Only 21% view their AI preparedness as leading or advanced while most still have only a limited grasp and are having a hard time to see AI’s full potential.
EY reveals that one of the key barriers to CFOs fulfilling their potential as value creators is the challenge of measurement, with 49% believing that traditional metrics cannot capture the value created by technology, data, new roles, or even long-term investments.
Meanwhile, 50% say that a big obstacle is the difficulty in proving ROI upfront, and 68% believe the current metrics need to be redefined.
EY points out that a fundamental challenge revolves around leadership capabilities that are not keeping up with the fast-changing demands of the CFO role.

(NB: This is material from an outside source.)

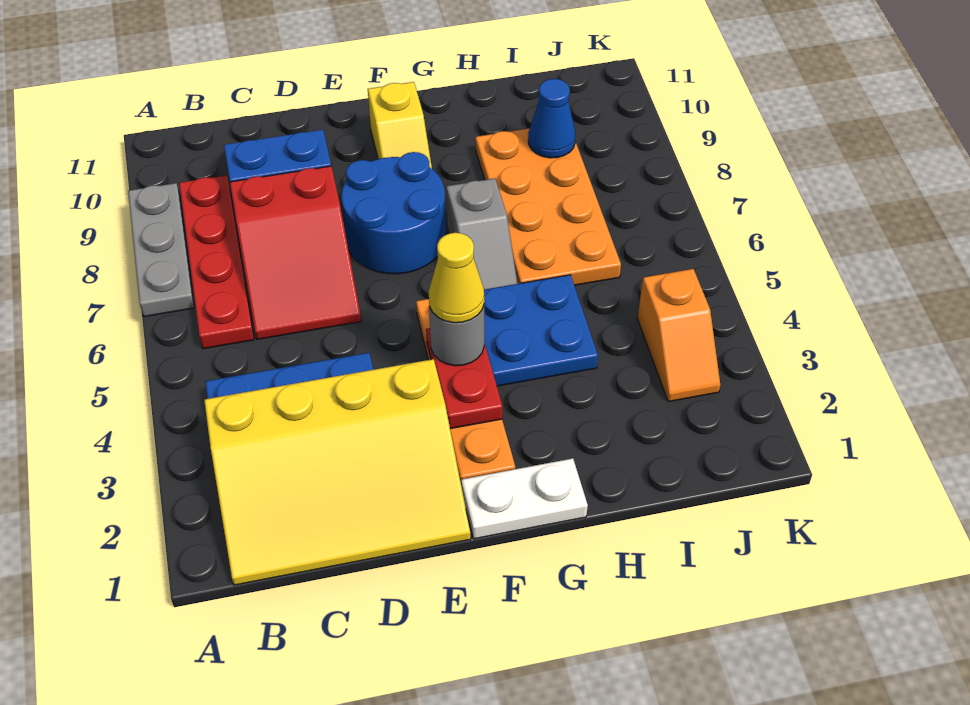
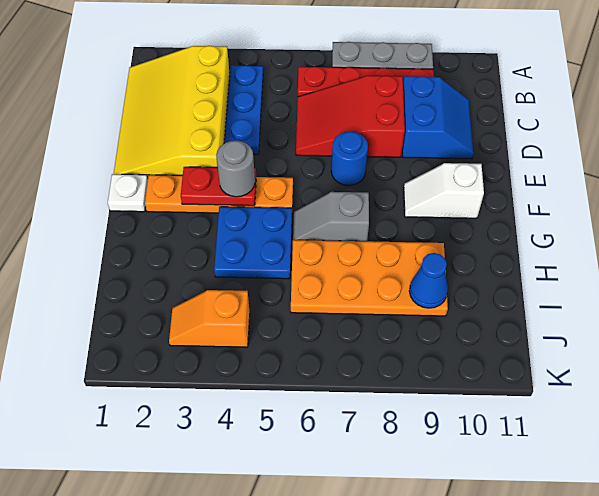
blue 2x2 round brick [341,152,446,274] -> blue 1x1 round brick [331,132,368,186]
white 1x2 plate [461,458,588,539] -> white 1x1 plate [108,174,148,212]
yellow 1x1 cone [429,233,484,323] -> none
yellow 1x2 slope [368,82,432,169] -> white 1x2 slope [404,163,484,218]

The survey found that 38% of CFOs think they are evolving faster than their leadership teams across the wider finance function, and 68% believe they need new skills and leadership styles if they are to remain effective.
Fifty percent want leadership development to be available across the finance team, in order to prevent succession risks.
The report outlines a series of recommendations to aid CFOs in building resilient, innovative finance functions which serve as strategic partners to businesses:
- Overhaul value measurement and take ownership of key investment decisions.
- Build AI readiness through strong data foundations and skills investment.
- Elevate people and culture as core priorities.
- Ensure adaptability, collaboration, and confidence with new technologies.
- Accelerate leadership development to strengthen succession pipelines.
- Redesign roles and operating models to free up time for value creation.